どれくらい経ったのかわからないけど、オレは目を覚ました。もう病院ってことは、すぐにわかった。何回も入院しているからね。とにかく、助かったんだということが、今回はうれしかった。ふと、見ると、誰かがオレのベッドに頭の乗せて寝ている。かおりちゃんだ。すぐにわかった。オレは軽く頭を撫でてやった。かおりちゃんも無事だったんだな。よかった。

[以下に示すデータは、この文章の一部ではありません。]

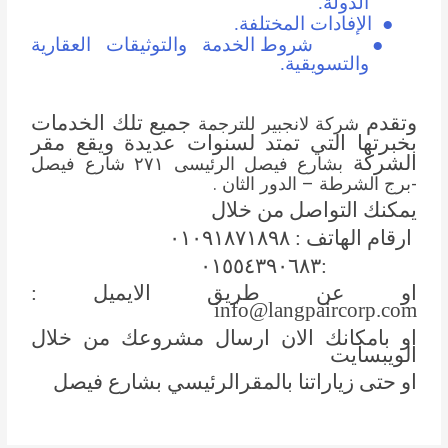
الدولة.
●
الإفادات المختلفة.
●
شروط الخدمة والتوثيقات العقارية
والتسويقية.
وتقدم
جميع تلك الخدمات
شركة لانجبير للترجمة
بخبرتها التي تمتد لسنوات عديدة ويقع مقر
الشركة
بشارع فيصل الرئيسى ٢٧١ شارع فيصل
-برج الشرطة – الدور الثان .
يمكنك التواصل من خلال
ارقام الهاتف : ٠١٠٩١٨٧١٨٩٨
:٠١٥٥٤٣٩٠٦٨٣
او عن طريق الايميل :
info@langpaircorp.com
او بامكانك الان ارسال مشروعك من خلال
الويبسايت
او حتى زياراتنا بالمقرالرئيسي بشارع فيصل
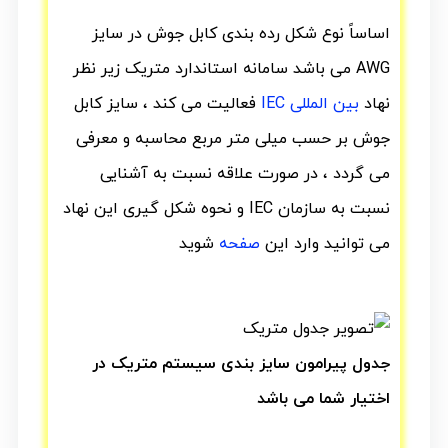
اساساً نوع شکل رده بندی کابل جوش در سایز
AWG می باشد
سامانه استاندارد متریک زیر نظر
نهاد
بین المللی IEC
فعالیت می کند ، سایز کابل
جوش بر حسب میلی متر مربع محاسبه و معرفی
می گردد ، در صورت علاقه نسبت به آشنایی
نسبت به سازمان IEC و نحوه شکل گیری این نهاد
می توانید وارد این
صفحه
شوید
جدول پیرامون سایز بندی سیستم متریک در
اختیار شما می باشد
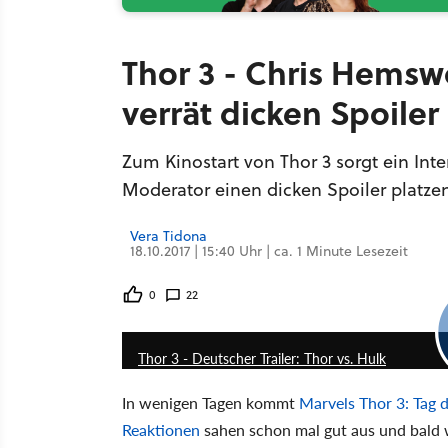
Thor 3 - Chris Hemsw
verrät dicken Spoiler
Zum Kinostart von Thor 3 sorgt ein Int
Moderator einen dicken Spoiler platzen 
Vera Tidona
18.10.2017 | 15:40 Uhr | ca. 1 Minute Lesezeit
0
22
Thor 3 - Deutscher Trailer: Thor vs. Hulk
In wenigen Tagen kommt
Marvels Thor 3: Tag 
Reaktionen
sahen schon mal gut aus und bald w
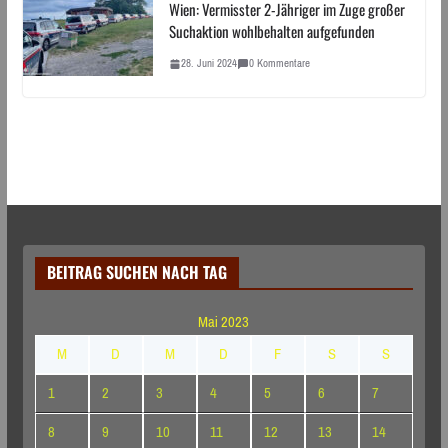
Wien: Vermisster 2-Jähriger im Zuge großer
Suchaktion wohlbehalten aufgefunden
28. Juni 2024
0 Kommentare
BEITRAG SUCHEN NACH TAG
Mai 2023
M
D
M
D
F
S
S
1
2
3
4
5
6
7
8
9
10
11
12
13
14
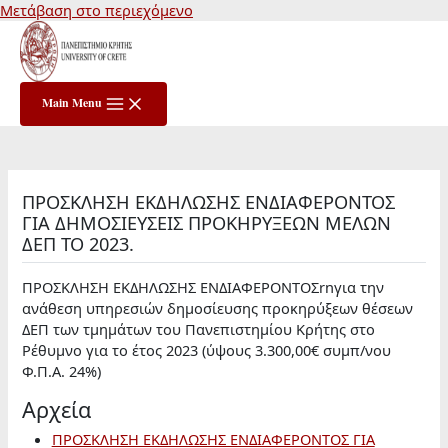
Μετάβαση στο περιεχόμενο
Main Menu
ΠΡΟΣΚΛΗΣΗ ΕΚΔΗΛΩΣΗΣ ΕΝΔΙΑΦΕΡΟΝΤΟΣ
ΓΙΑ ΔΗΜΟΣΙΕΥΣΕΙΣ ΠΡΟΚΗΡΥΞΕΩΝ ΜΕΛΩΝ
ΔΕΠ ΤΟ 2023.
ΠΡΟΣΚΛΗΣΗ ΕΚΔΗΛΩΣΗΣ ΕΝΔΙΑΦΕΡΟΝΤΟΣrnγια την
ανάθεση υπηρεσιών δημοσίευσης προκηρύξεων θέσεων
ΔΕΠ των τμημάτων του Πανεπιστημίου Κρήτης στο
Ρέθυμνο για το έτος 2023 (ύψους 3.300,00€ συμπ/νου
Φ.Π.Α. 24%)
Αρχεία
ΠΡΟΣΚΛΗΣΗ ΕΚΔΗΛΩΣΗΣ ΕΝΔΙΑΦΕΡΟΝΤΟΣ ΓΙΑ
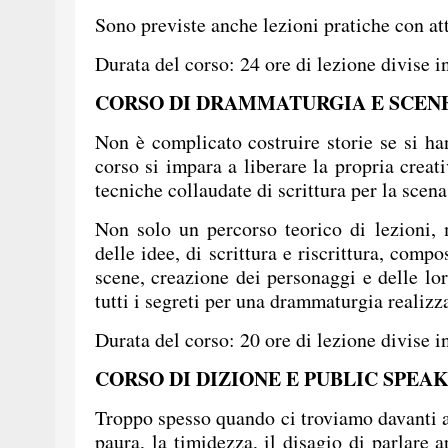
Sono previste anche lezioni pratiche con att
Durata del corso: 24 ore di lezione divise i
CORSO DI DRAMMATURGIA E SCEN
Non è complicato costruire storie se si ha
corso si impara a liberare la propria creati
tecniche collaudate di scrittura per la scena
Non solo un percorso teorico di lezioni,
delle idee, di scrittura e riscrittura, com
scene, creazione dei personaggi e delle lor
tutti i segreti per una drammaturgia realizz
Durata del corso: 20 ore di lezione divise i
CORSO DI DIZIONE E PUBLIC SPEA
Troppo spesso quando ci troviamo davanti a
paura, la timidezza, il disagio di parlare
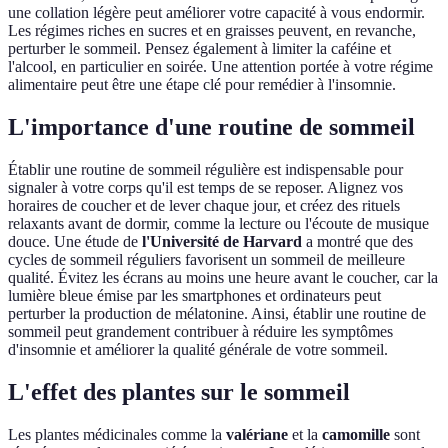
une collation légère peut améliorer votre capacité à vous endormir.
Les régimes riches en sucres et en graisses peuvent, en revanche,
perturber le sommeil. Pensez également à limiter la caféine et
l'alcool, en particulier en soirée. Une attention portée à votre régime
alimentaire peut être une étape clé pour remédier à l'insomnie.
L'importance d'une routine de sommeil
Établir une routine de sommeil régulière est indispensable pour
signaler à votre corps qu'il est temps de se reposer. Alignez vos
horaires de coucher et de lever chaque jour, et créez des rituels
relaxants avant de dormir, comme la lecture ou l'écoute de musique
douce. Une étude de
l'Université de Harvard
a montré que des
cycles de sommeil réguliers favorisent un sommeil de meilleure
qualité. Évitez les écrans au moins une heure avant le coucher, car la
lumière bleue émise par les smartphones et ordinateurs peut
perturber la production de mélatonine. Ainsi, établir une routine de
sommeil peut grandement contribuer à réduire les symptômes
d'insomnie et améliorer la qualité générale de votre sommeil.
L'effet des plantes sur le sommeil
Les plantes médicinales comme la
valériane
et la
camomille
sont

「あ、起きたのね。よかったぁ。もう少しズレていたら、心臓だったのよ。」
「そっか、悪運も強いってことだよな。」
「付き合い始めた彼氏がこんなにも早く亡くなったら、ショックが大きすぎよ。」
「すまんかったね。」
「トラブル・アトラクターって言ってたもんね。あ、私もね、刑事さんに助けられたの。」
んっ?どういうことだ?
「病院に入院している振りして、私に危害を加えようとしてた人がいたのよ。」
なんでも、他から転院してきた人(=暴力団)が、かおりちゃんを見張っていて、オレが意にそぐわない行動にでたら、すぐにかおりちゃんを拉致しようとしていたらしい。で、拉致できない場合は、ヤッてしまえってことだったらしい。なんて連中だ。まあ、でもオレの頼みを聞いて、警官が潜入していたので、事なきを得たということだった。
「ワタルさんは、救急でこの病院に運ばれてきたの。私もちょうど救急外来で働いていたから、びっくりしたわ。血の気が引くって、初めて経験したのよ。」
「何度も、心臓止まるし、出血多量だったし、もうダメかと思ったけど、あなたは強い人ね。ちゃんと生還してくれたわ。」
「そうか。オレも今度ばかりはもうあかんかもって思ってたもんな。」
そこへ前田刑事さんが現れた。
「よう、生きとったな。」
「おかげさまで、なんとか。」
「この看護師さんが彼女?」
「はい。」
「どちらも助かってよかったよ。」
「お世話になりました。」
「この方がオレを助けてくれたんだ。」
「ありがとうございます。」
たくさんけが人が出ることを想定して、救急車も待機していたらしい。そのおかげで、オレは助かった。
結局、暴力団からは、一銭ももらってない。まあ、あんなことでもらうと、ろくなことにならないだろうしな。それに今回のことで、オレのバックに警察がいることが広まったらしい。おかげで、トラブルに巻き込まれることが少なくなった。
「あれ以来、平穏ね。」
「ああ、なんか拍子抜けしてるけどね。」
「また、巻き込まれたいの?」
「いや、もういいよ。」
「そうでしょ?」
オレの体は、トラブルの度にキズだらけになってきた。もうそれも、勲章とは思えなくなってきている。今はかおりちゃんの勤務に合わせて、オレが休みをとるようにしている。
「さあ、明日から2日はお休みよ。」
「じゃ、今晩は外食いく?」
「うん、いくいく。」
ということで、オレたちはいつもの居酒屋へ。
「お、今日は彼女連れかい?」
「大将、いつもの2人前、頼むよ。」
「あいよ。」
「何、いつものって?」
「出てくれば、わかるよ。」
オレたちは大将の料理に舌鼓を打って、美味しいお酒を飲み、楽しい時間を過ごした。
「なんか、久しぶりに美味しかったぁ~。」
「そいつはよかった。」
オレたちは、ほろ酔い気分でオレんちへ向かっていた。ところが、オレたちの前に、いかにもっていう風体の2人組のチンピラが現れた。やっぱり、オレはトラブル・アトラクターなのだ。